Baca Juga: Bakal Dievaluasi, Begini Skema Tarif Efektif Rata-Rata (TER) PPh 21 Saat Ini
DPR Minta Evaluasi TER, DJP Siap Lakukan Normalisasi
Ketua Komisi XI DPR RI, Mukhamad Misbakhun, meminta DJP untuk merasionalisasi kebijakan TER agar tidak terus menyebabkan kontraksi penerimaan. Ia menekankan perlunya penyesuaian agar efektivitas TER tetap terjaga tanpa mengurangi potensi penerimaan pajak.
Menanggapi hal tersebut, Bimo menjelaskan bahwa DJP akan melakukan tinjauan ulang atas data penerapan TER serta menyiapkan langkah normalisasi perhitungan. Selain itu, DJP juga akan mempelajari kemungkinan realokasi deposit per jenis pajak untuk menjaga stabilitas penerimaan.
Restitusi Tinggi Tetap Diharapkan Gerakkan Ekonomi
Meski menjadi faktor penekan penerimaan, restitusi tetap dipandang memiliki dampak positif terhadap perekonomian. Dana yang dikembalikan kepada Wajib Pajak akan menambah likuiditas di sektor swasta dan masyarakat, sehingga diharapkan dapat meningkatkan aktivitas ekonomi.

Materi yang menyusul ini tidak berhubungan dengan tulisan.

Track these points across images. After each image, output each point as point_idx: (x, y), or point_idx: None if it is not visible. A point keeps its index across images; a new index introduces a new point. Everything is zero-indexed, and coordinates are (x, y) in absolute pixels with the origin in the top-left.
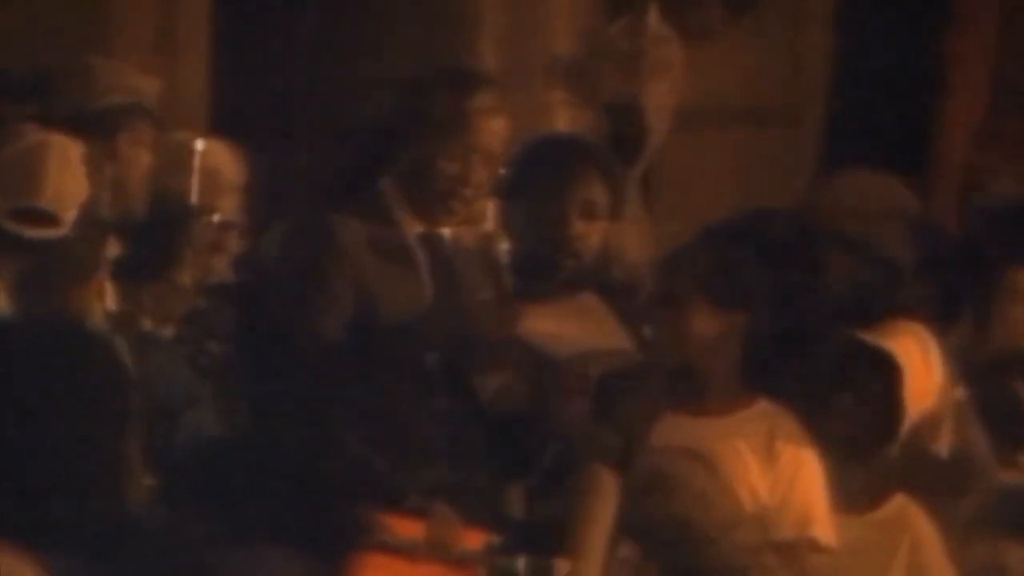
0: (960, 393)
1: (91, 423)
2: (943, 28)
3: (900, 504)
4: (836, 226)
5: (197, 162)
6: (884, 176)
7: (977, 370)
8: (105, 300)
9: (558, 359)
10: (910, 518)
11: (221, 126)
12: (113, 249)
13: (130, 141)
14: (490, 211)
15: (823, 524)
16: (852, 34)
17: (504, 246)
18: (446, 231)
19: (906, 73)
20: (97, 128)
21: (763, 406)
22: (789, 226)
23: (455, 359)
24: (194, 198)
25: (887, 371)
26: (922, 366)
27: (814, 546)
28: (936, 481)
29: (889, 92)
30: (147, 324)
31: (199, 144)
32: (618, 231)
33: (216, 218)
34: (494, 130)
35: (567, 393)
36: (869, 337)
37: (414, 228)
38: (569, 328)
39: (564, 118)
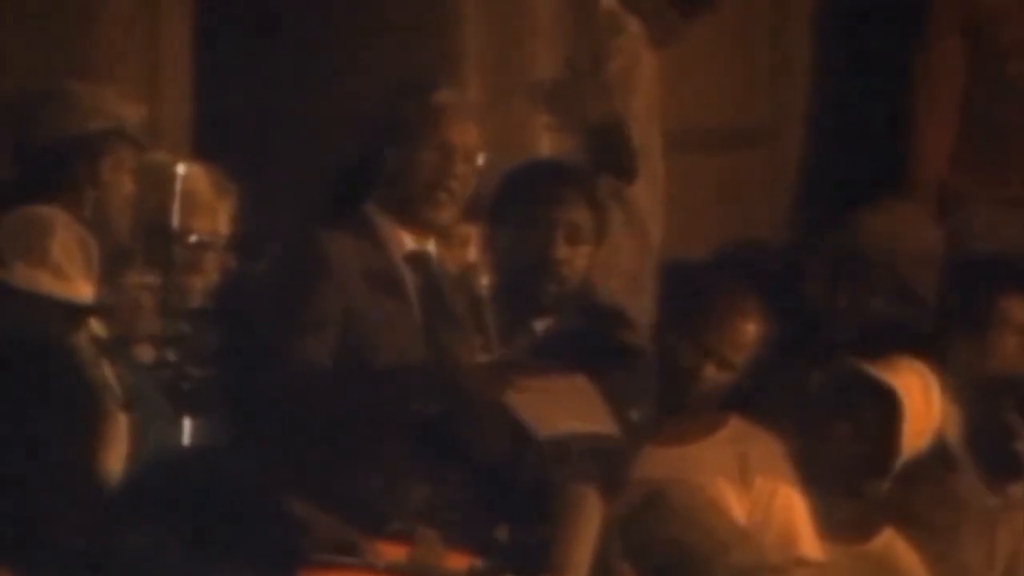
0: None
1: (59, 439)
2: (913, 53)
3: (887, 539)
4: (876, 257)
5: (179, 186)
6: (916, 214)
7: (969, 399)
8: (89, 324)
9: (540, 438)
10: (896, 553)
11: (204, 150)
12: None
13: (112, 167)
14: (474, 236)
15: (808, 540)
16: (829, 60)
17: (484, 280)
18: (432, 249)
19: (880, 97)
20: (78, 154)
21: (734, 427)
22: (830, 252)
23: (443, 412)
24: (175, 222)
25: (888, 406)
26: (923, 405)
27: (803, 563)
28: (929, 514)
29: (865, 117)
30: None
31: (181, 168)
32: (608, 252)
33: (193, 239)
34: (464, 126)
35: (548, 467)
36: (874, 370)
37: (403, 244)
38: (557, 407)
39: (548, 142)
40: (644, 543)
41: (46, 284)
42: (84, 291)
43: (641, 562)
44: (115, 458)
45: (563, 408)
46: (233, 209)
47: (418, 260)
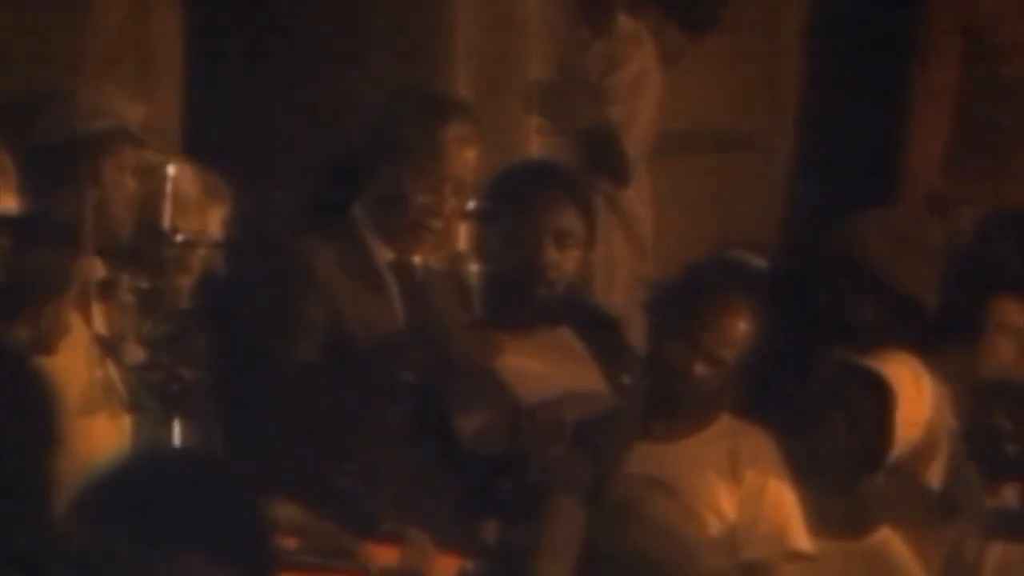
0: (953, 425)
1: (17, 443)
2: (908, 61)
3: (883, 536)
4: (863, 261)
5: (169, 188)
6: (911, 218)
7: (963, 401)
8: (94, 324)
9: (532, 403)
10: (892, 551)
11: (195, 150)
12: (99, 271)
13: (114, 166)
14: (462, 234)
15: (798, 533)
16: (823, 63)
17: (474, 267)
18: (417, 258)
19: (873, 101)
20: (81, 153)
21: (724, 423)
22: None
23: (431, 391)
24: (166, 223)
25: (881, 396)
26: (915, 395)
27: (794, 557)
28: (923, 512)
29: (857, 119)
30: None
31: (171, 169)
32: (608, 265)
33: (180, 238)
34: (466, 159)
35: (541, 438)
36: (866, 361)
37: (385, 255)
38: (545, 366)
39: (539, 144)
40: (613, 552)
41: None
42: (7, 202)
43: (611, 570)
44: (79, 459)
45: (551, 367)
46: (227, 214)
47: (401, 267)
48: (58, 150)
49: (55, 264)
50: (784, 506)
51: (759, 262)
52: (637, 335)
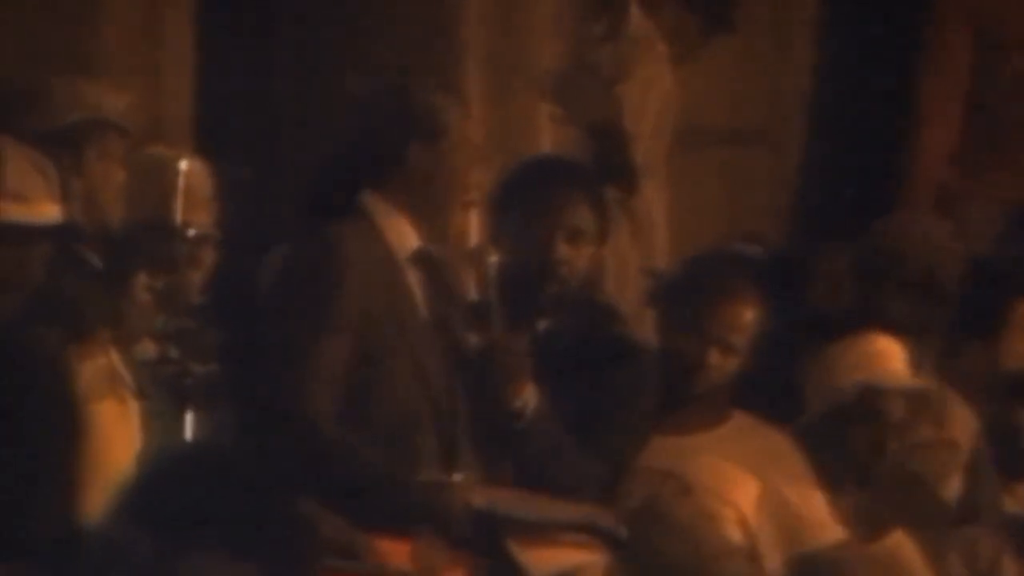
0: (975, 427)
1: (41, 440)
2: (918, 54)
3: (896, 540)
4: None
5: (182, 183)
6: (937, 220)
7: (980, 400)
8: None
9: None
10: (904, 555)
11: (205, 142)
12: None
13: (98, 157)
14: (474, 227)
15: (823, 527)
16: (831, 58)
17: (493, 259)
18: (434, 247)
19: (883, 97)
20: (62, 146)
21: (739, 420)
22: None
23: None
24: (178, 217)
25: None
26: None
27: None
28: (936, 525)
29: (866, 115)
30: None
31: (183, 164)
32: (617, 264)
33: (191, 233)
34: (475, 136)
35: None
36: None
37: (406, 241)
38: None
39: (551, 136)
40: (636, 553)
41: (8, 212)
42: (49, 212)
43: (632, 571)
44: (110, 454)
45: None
46: (231, 199)
47: (422, 257)
48: (38, 145)
49: (93, 306)
50: (805, 501)
51: (758, 253)
52: (647, 330)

“Kas yang kembali ke masyarakat diharapkan membuat geliat ekonomi meningkat,” ujar Bimo.
Dengan evaluasi kebijakan TER, pengendalian restitusi, serta optimalisasi penerimaan dari berbagai jenis pajak, pemerintah diharapkan mampu menjaga keseimbangan antara penerimaan negara dan kelancaran aktivitas ekonomi nasional.